MySQL High Availability with Oracle Clusterware

MySQL has an extensive range of high-availability solutions to suit many different use cases and deployment needs.  This list spans from the time-tested – yet continuously-improved – MySQL replication to the just-released MySQL Fabric, giving users many certified solutions for highly available MySQL deployments.  The list is growing yet again, with Oracle Clusterware adding support for MySQL.

Oracle’s Clusterware product is the foundation for the Oracle RAC, and has been battle-tested for high availability support for Oracle database, as well as other Oracle applications.  This technology is now available as part of the MySQL Enterprise subscription, and – like all Oracle commercial products – is freely available for evaluation purposes.  This post will explain Oracle Clusterware architecture and the benefits to MySQL users, and will be followed by a later post focusing on how to deploy Clusterware agents with MySQL.

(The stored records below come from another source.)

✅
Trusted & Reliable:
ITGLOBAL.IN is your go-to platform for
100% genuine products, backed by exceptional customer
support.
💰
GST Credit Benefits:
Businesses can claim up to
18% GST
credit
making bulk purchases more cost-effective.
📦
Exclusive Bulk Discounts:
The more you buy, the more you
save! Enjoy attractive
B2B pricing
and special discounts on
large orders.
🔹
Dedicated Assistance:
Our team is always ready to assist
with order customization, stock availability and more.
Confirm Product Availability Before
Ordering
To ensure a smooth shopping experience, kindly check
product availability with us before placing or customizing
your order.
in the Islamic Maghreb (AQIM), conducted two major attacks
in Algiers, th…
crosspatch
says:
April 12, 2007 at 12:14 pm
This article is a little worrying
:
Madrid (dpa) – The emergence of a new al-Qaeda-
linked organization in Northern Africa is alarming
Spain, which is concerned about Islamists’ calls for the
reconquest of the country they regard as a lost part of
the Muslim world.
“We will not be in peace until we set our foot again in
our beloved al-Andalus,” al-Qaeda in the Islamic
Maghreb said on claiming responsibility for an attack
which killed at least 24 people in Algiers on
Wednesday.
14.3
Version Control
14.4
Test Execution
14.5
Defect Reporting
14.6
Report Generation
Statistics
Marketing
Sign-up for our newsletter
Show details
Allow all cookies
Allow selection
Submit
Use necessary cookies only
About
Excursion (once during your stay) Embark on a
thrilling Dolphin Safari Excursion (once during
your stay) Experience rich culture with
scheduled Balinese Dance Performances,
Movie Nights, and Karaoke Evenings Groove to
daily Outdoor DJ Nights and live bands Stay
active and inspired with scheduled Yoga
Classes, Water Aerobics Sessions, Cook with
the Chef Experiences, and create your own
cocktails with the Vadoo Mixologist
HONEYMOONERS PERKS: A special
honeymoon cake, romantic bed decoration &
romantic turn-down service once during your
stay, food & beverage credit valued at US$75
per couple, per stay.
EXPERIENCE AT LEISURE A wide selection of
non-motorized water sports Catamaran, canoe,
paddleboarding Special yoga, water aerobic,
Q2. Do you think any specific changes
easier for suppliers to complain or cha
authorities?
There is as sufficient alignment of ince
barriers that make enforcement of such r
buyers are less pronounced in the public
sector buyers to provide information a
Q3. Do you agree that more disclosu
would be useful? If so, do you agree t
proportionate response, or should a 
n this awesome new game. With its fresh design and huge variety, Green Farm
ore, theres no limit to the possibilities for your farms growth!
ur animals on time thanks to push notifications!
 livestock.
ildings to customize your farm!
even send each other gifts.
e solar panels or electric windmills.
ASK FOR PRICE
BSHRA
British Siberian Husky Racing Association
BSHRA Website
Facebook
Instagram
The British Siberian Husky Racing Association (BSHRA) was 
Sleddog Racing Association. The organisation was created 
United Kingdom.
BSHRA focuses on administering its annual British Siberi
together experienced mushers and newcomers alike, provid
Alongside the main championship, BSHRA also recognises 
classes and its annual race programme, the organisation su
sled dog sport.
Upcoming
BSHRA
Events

A very flexible architecture gives Oracle Clusterware the ability to support various consistency mechanisms.  The initial release of the Clusterware agent for MySQL uses a shared resource approach, where essential resources – such as the data directory – are deployed on a shared disk.  A similar strategy is employed in other high-availability solutions (OVM High Availability Template for MySQL, Oracle Solaris Clustering, MySQL with Windows Cluster Failover).  The flexibility of Clusterware doesn’t dictate a specific shared resource implementation – anything from a simple NFS mount to a high-performance SAN may be used.  The recommended and tested solution leverages the Oracle ACFS filesystem.  As with other shared-disk high availability solutions for MySQL, an Oracle Clusterware-based solution requires only one MySQL instance be using a shared MySQL data directory at any one time.

While no high availability solution for MySQL is truly transparent, the Clusterware system provides useful infrastructure to minimize downtime.   The agent performs periodic health checks of the running MySQL Server using mysqladmin, and applications connect through a managed virtual IP address.  The use of a managed virtual IP address directs application traffic to a failover host without requiring configuration changes at the application layer. Failover time is bounded by the interval of agent health checks (every second by default) plus the time required to start the MySQL Server on the failover host (including any necessary crash recovery processing).

A big thanks goes out to the Oracle Clusterware team who did the heavy lifting in adding MySQL support!

 

 

4 thoughts on “MySQL High Availability with Oracle Clusterware

    1. Hi James,

      This is an alternative HA solution to traditional MySQL replication. Because it uses shared storage, it cannot guard against component failures in the storage subsystem, while replication uses non-shared storage. Replication failover can be nearly instantaneous, in that failover can happen as quickly as the applications can be re-routed to use a slave. Typical replication can have lossy failover, though – there’s no guarantee the slave is up-to-date with data on the master (and if the master is unavailable, getting any residual pending data could be problematic). This can be mitigated with semi-synchronous replication, to some extent – but that can also introduce latency in normal operations. Failover using this Clusterware solution requires InnoDB crash recovery, which can take time on heavily-loaded machines, but will avoid data loss.

      As with all HA solutions, it’s a matter of picking and choosing which attributes are most important for your deployment needs. Finding a balance between performance of normal operations, speed of recovery in a failover situation, acceptable data loss, and resilience to component failure can be tough.

  1. Any figure about speed/performance please? As far as I can image, if there are a lot of MySQL instances, writing shall be quite slow.

    Thanks in advance

    1. Hi James,

      Unfortunately, I don’t have performance figures available. Remember that Clusterware has only one MySQL instance running at a given time, so there’s not really overhead there. The Clusterware solution (currently) relies on shared storage, and I would expect that to be the most notable performance change from a standard deployment. Obviously, using NFS for shared storage is likely to be significantly slower than using ACFS – you’ll probably want to benchmark performance for your deployment and use case (read-heavy workloads may be minimally-impacted, while write-heavy workloads see more measurable impacts).

      I hope that helps! If you need more information, I’m sure Oracle staff (support or sales) can dig deeper into this (I’ve recently left Oracle).